Oh boy. I’ve been in one learning experience after the other lately, or so it seems.

First of all, tomorrow I have my second baclofen pump refill and then after that appointment I have my three month check up with my oncologist. I am anxious to know the results of my labwork, to see whether my MM is starting to stir. As sad and sick as this sounds, there was a time I truly wished it would just stir up and I could pass on and simply go on to see Jesus. Seriously. In a slight way, I still hope that, only I’m sort of fearful about the dying process…like will I have a hard time breathing for a long time. That panics me a bit, maybe because there are times I feel a bit stuffy or short of breath.

I think this nerve pain from my spinal cord damage plays the biggest part with my discomfort and perhaps my lack of a will to fight that hard. Side effects from tough medications are so hard to cope with at best, so with this difficulty walking and the sensations…I’m just not sure I can handle treatment side effects on top of it. Ugh…

So, tomorrow will be telling. A part of me wants a little more time yet. Another part of me wants to just get it over with. I hope if I am to die of this beastly disease, I hope it goes fast. I hope the pain killers are strong. I’m a chicken I suppose. Again, I think this discomfort and pain I have with the spinal cord has just done me in.

Anyway, there’s also Xray results tomorrow. You know what it’s like…it’s that “hump” you need to get over until the next labwork time.

This time when I get my pump refilled, Susan (the assistant) noted that they’ll refill with a high concentration of the medicine. That way I will be able to go longer between refills. I think I had it refilled only 3 months ago or so…I’ll have to check.

Something seems to be happening, though.
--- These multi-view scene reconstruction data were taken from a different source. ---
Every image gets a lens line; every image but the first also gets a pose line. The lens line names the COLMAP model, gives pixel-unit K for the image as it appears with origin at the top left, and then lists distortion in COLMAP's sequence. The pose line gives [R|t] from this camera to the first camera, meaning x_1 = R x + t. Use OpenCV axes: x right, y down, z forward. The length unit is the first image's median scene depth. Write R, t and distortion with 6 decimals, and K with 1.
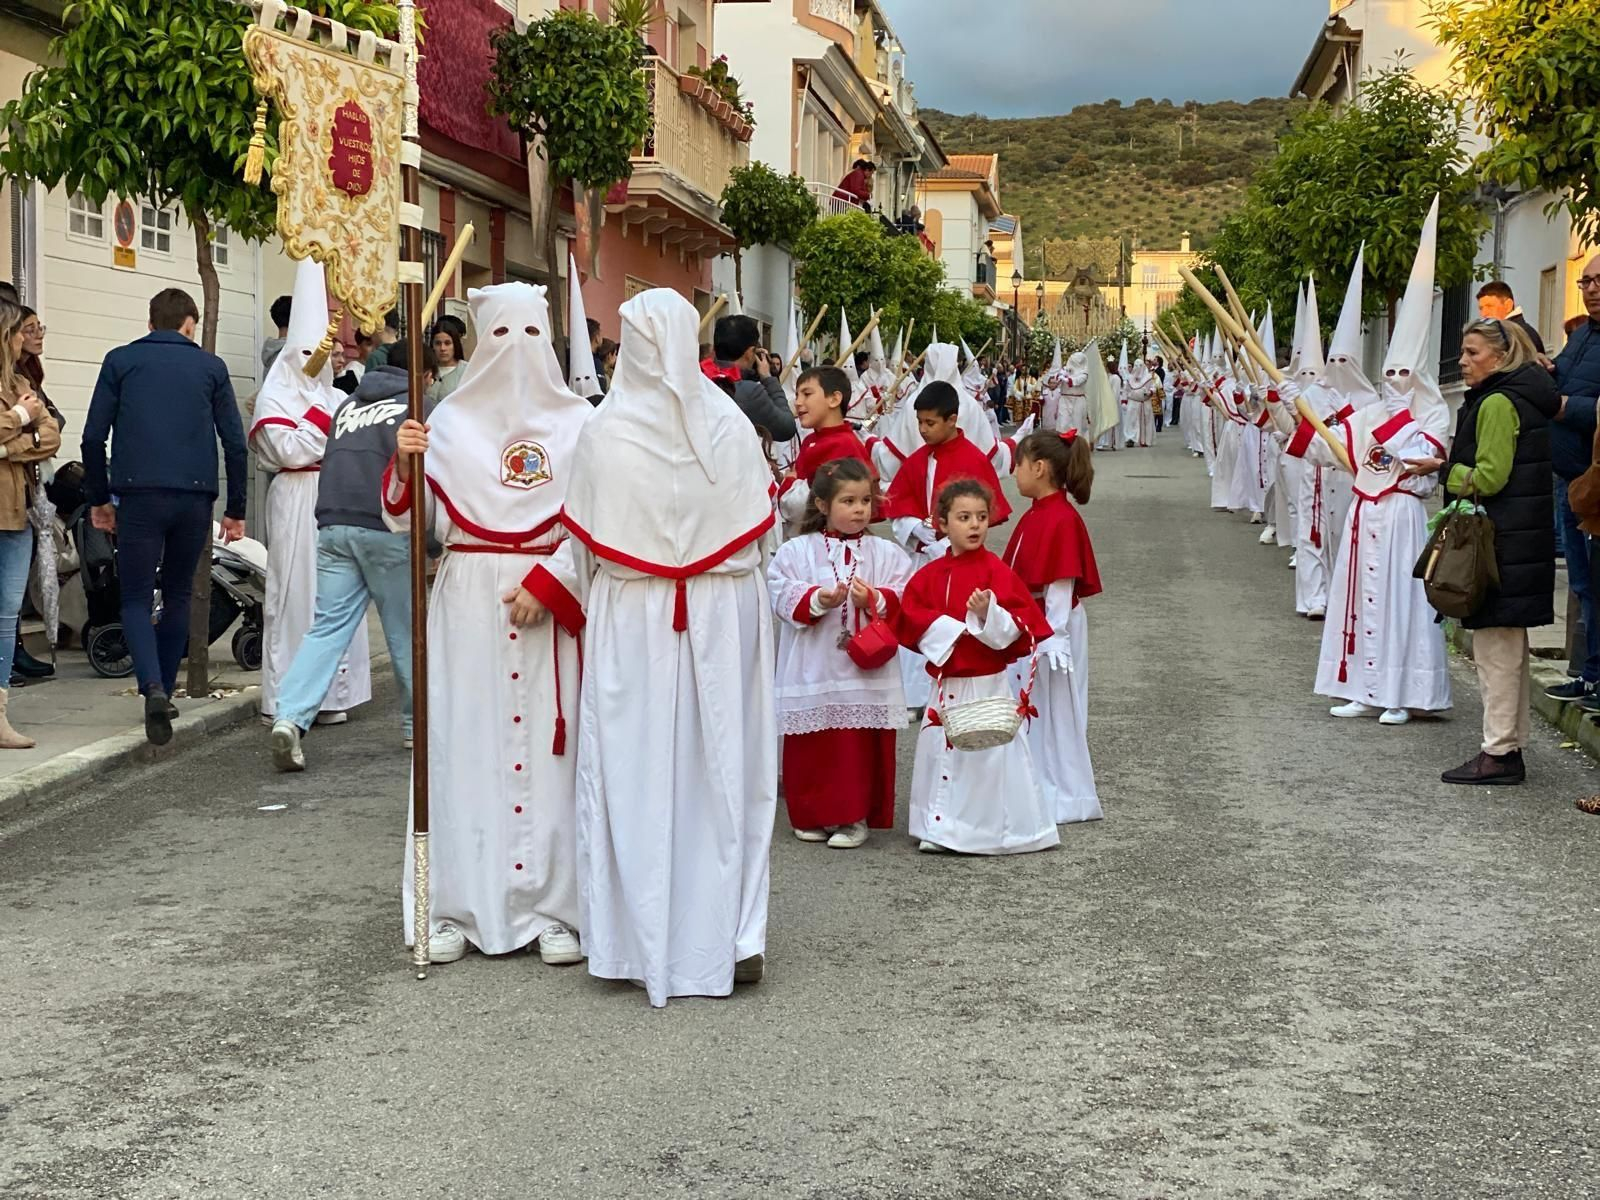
lens RADIAL K [[2317.8, 0, 799.1], [0, 2317.8, 586.6], [0, 0, 1]] dist [0.109034, 0.000000]
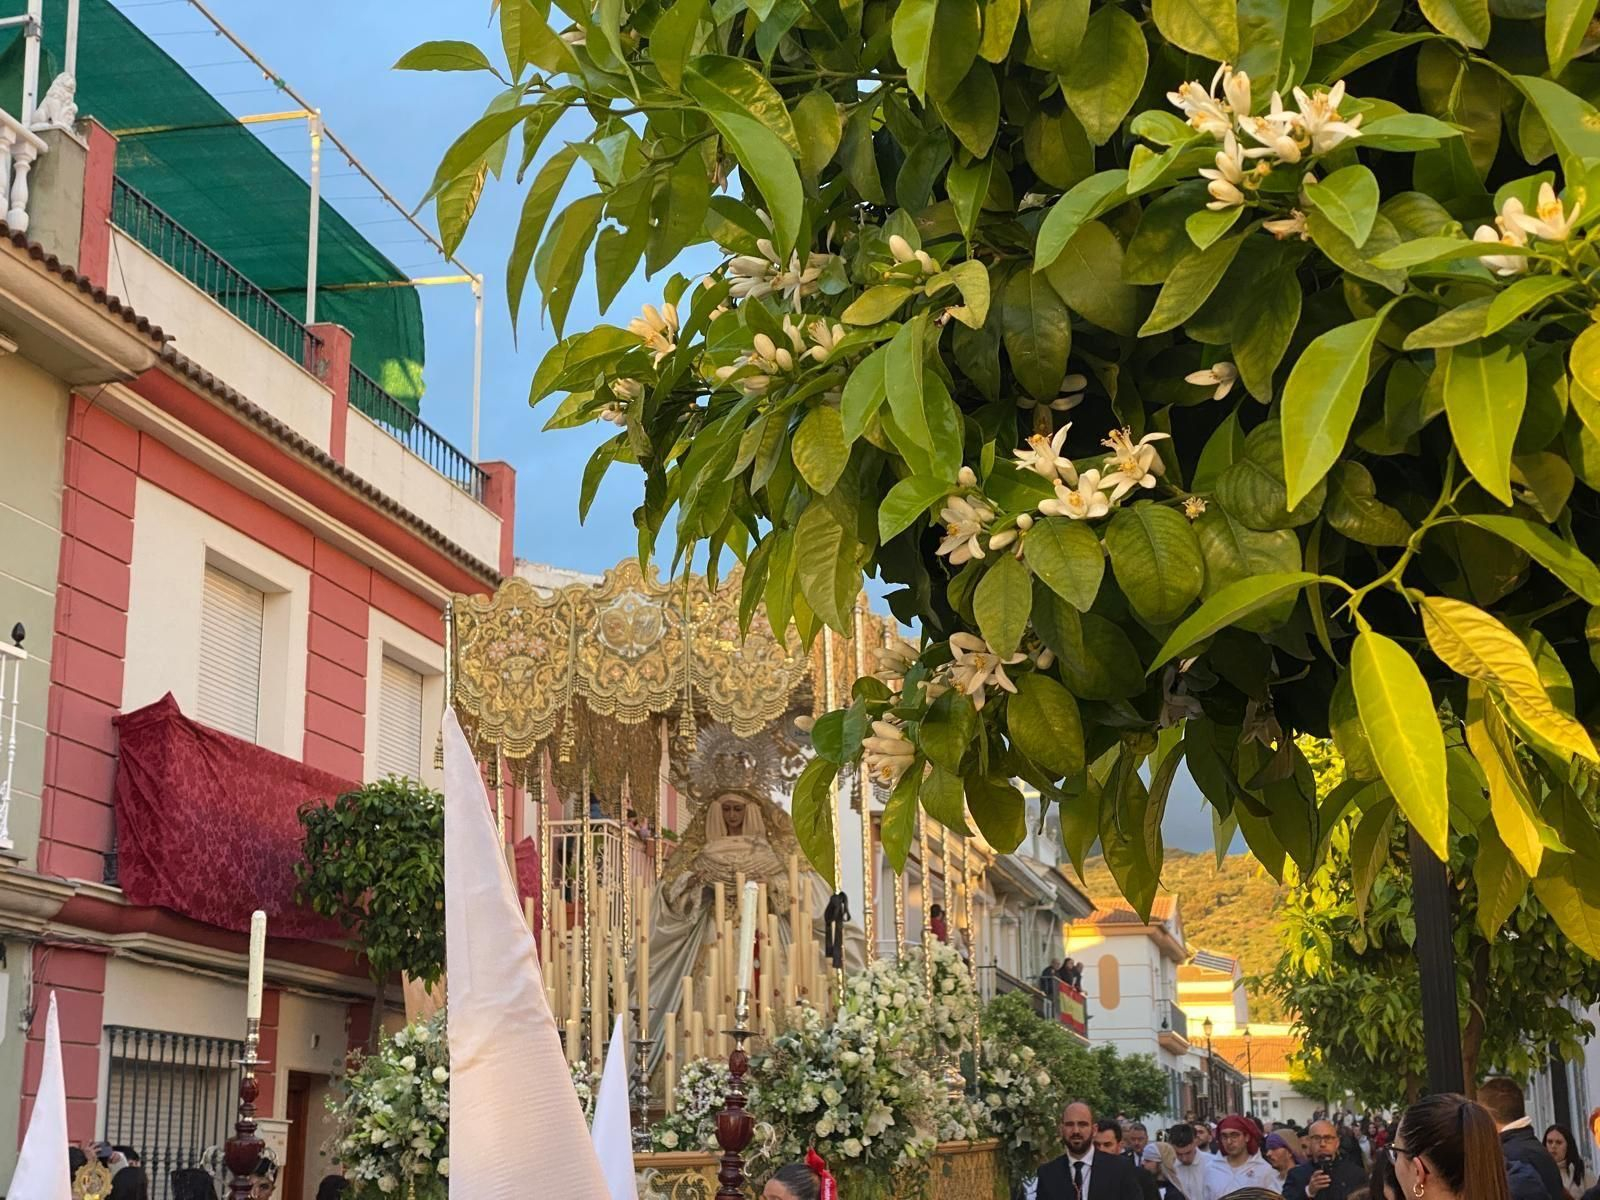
lens RADIAL K [[2317.8, 0, 822.2], [0, 2317.8, 603.6], [0, 0, 1]] dist [0.109034, 0.000000]
pose [[0.994748, -0.048494, -0.090137, 0.142288], [0.018650, 0.951773, -0.306236, -0.040041], [0.100640, 0.302946, 0.947679, 0.173658]]
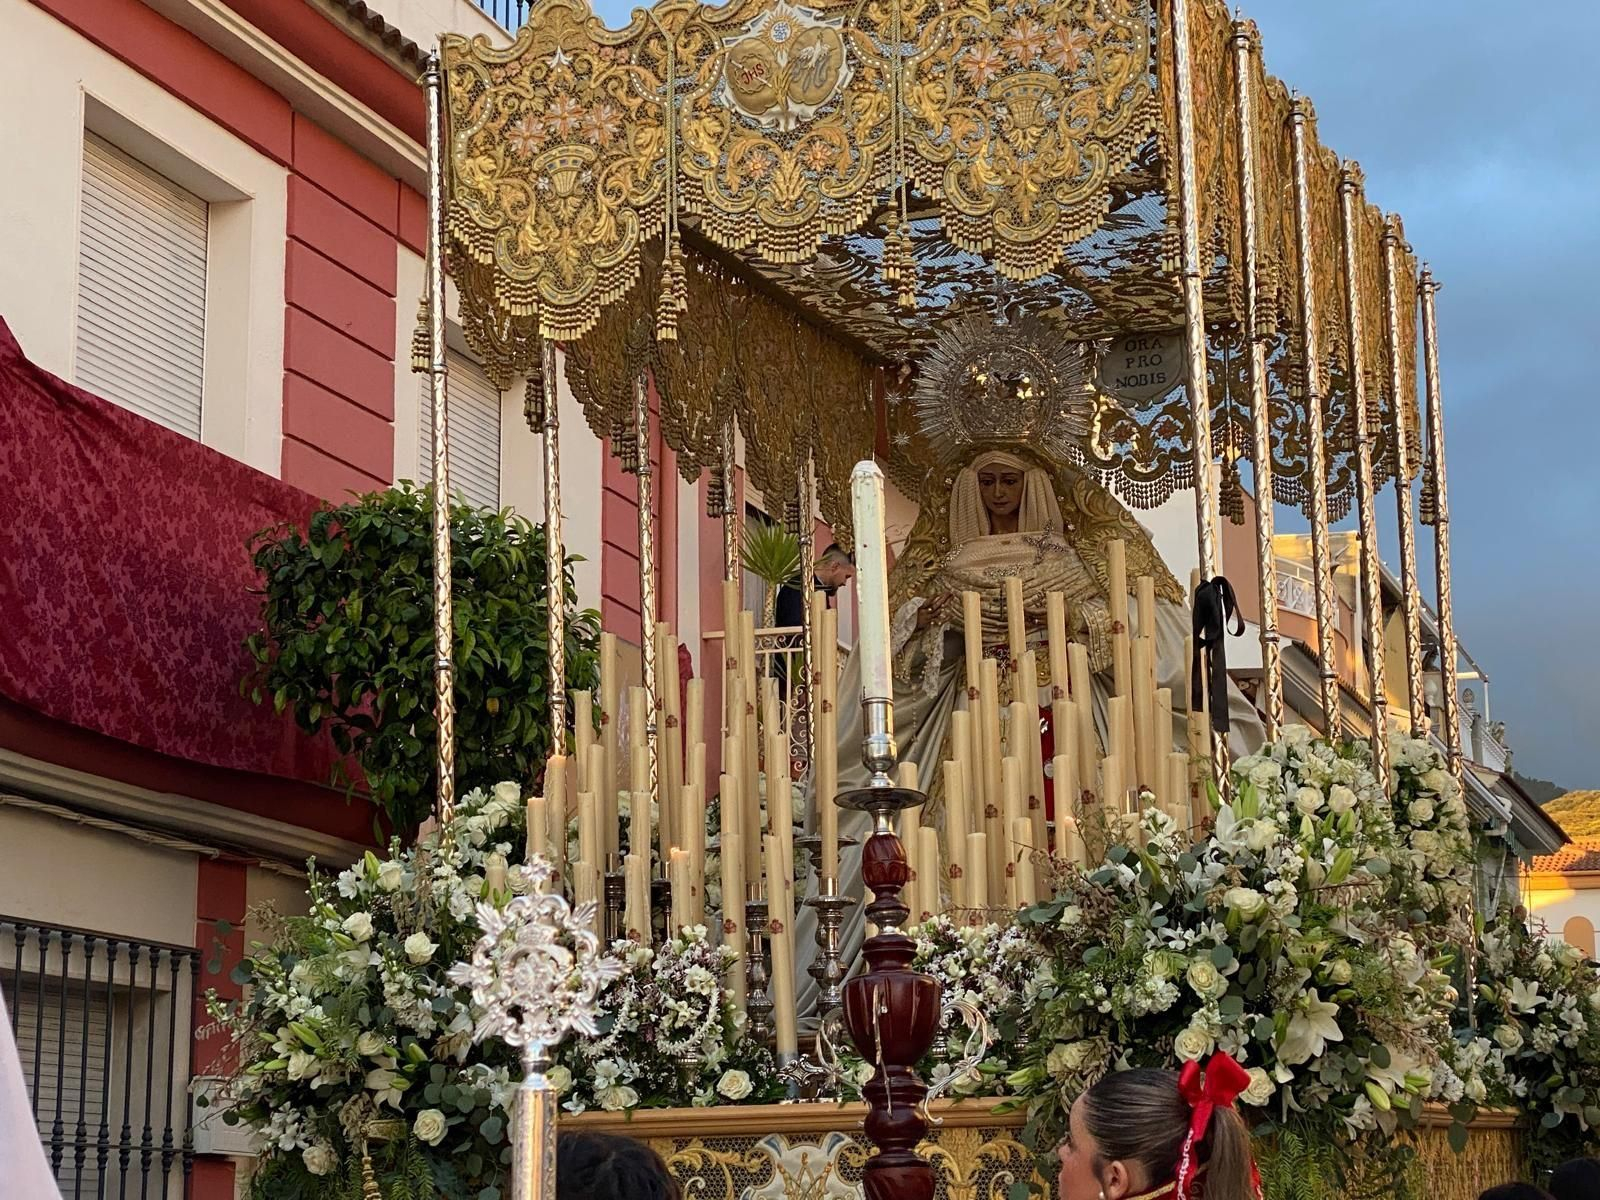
lens RADIAL K [[3094.4, 0, 793.1], [0, 3094.4, 615.4], [0, 0, 1]] dist [0.128429, 0.000000]
pose [[0.976777, -0.058490, -0.206119, 0.116012], [0.001933, 0.964384, -0.264499, -0.045761], [0.214249, 0.257958, 0.942101, 0.400589]]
I’m really tired and I’m just having a harder time with the things I have a hard time with…due to that darn old spinal cord damage: walking, going to the bathroom. The burning and miscellaneous cramps and spasms has intensified, too.

But ya know, if my labwork is OK, then perhaps when you have nerve and spinal damage, this is just the stuff that must be dealt with.

On another note, I’ve been a bit touchy or short at the trigger lately. Perhaps that isn’t quite the truth because I haven’t felt short with family or friends one bit. But of course we all get along very well. I’ve just had little patience or compassion even in a few instances I’ve found myself in, let’s say in the past five or six months. I know my physical pain keeps me on edge a bit. Then, I do think the undercurrent in America is troubling to me. And ya know, this is silly of ME to let this stuff get to me…especially in the way I’ve let it. My gosh, my FAITH in God alone should rise above these issues with God’s people. Wake up, Cindy!! (Yes..this is when I’m not only talking to myself..but I’m writing to myself aren’t I? Don’t call the men in white coats just yet…please let me finish.)

Anyway, I think I need to get a handle on some of my emotions. My first thought is to go to God..and yes, that is what I will and should do. I’ve not acted like a Christ-follower at all. In many ways and many times, I’m ashamed. But I think I’m realizing that one gets quite peculiar when he or she lives alone. It’s wise to get out with people. I’ve tried to attend a few bible studies, but as of late I’ve skipped them because I just don’t feel good or comfortable being away from home (and my own bathroom…if you get my drift.)

My biggest issue might not be my MM markers, but it might just be my current disposition. I need to get happy; I need to have a happy-talk with myself. I don’t want to be grouchy anymore. Maybe I let hurt feelings from that one lady go astray.

No wonder I use to jog so much. I needed to release so much energy. I thought about that today. I could just feel that energy that usually led me to run. Running and jogging or even long, brisk walks are wonderful for not only the figure, but also the spirit.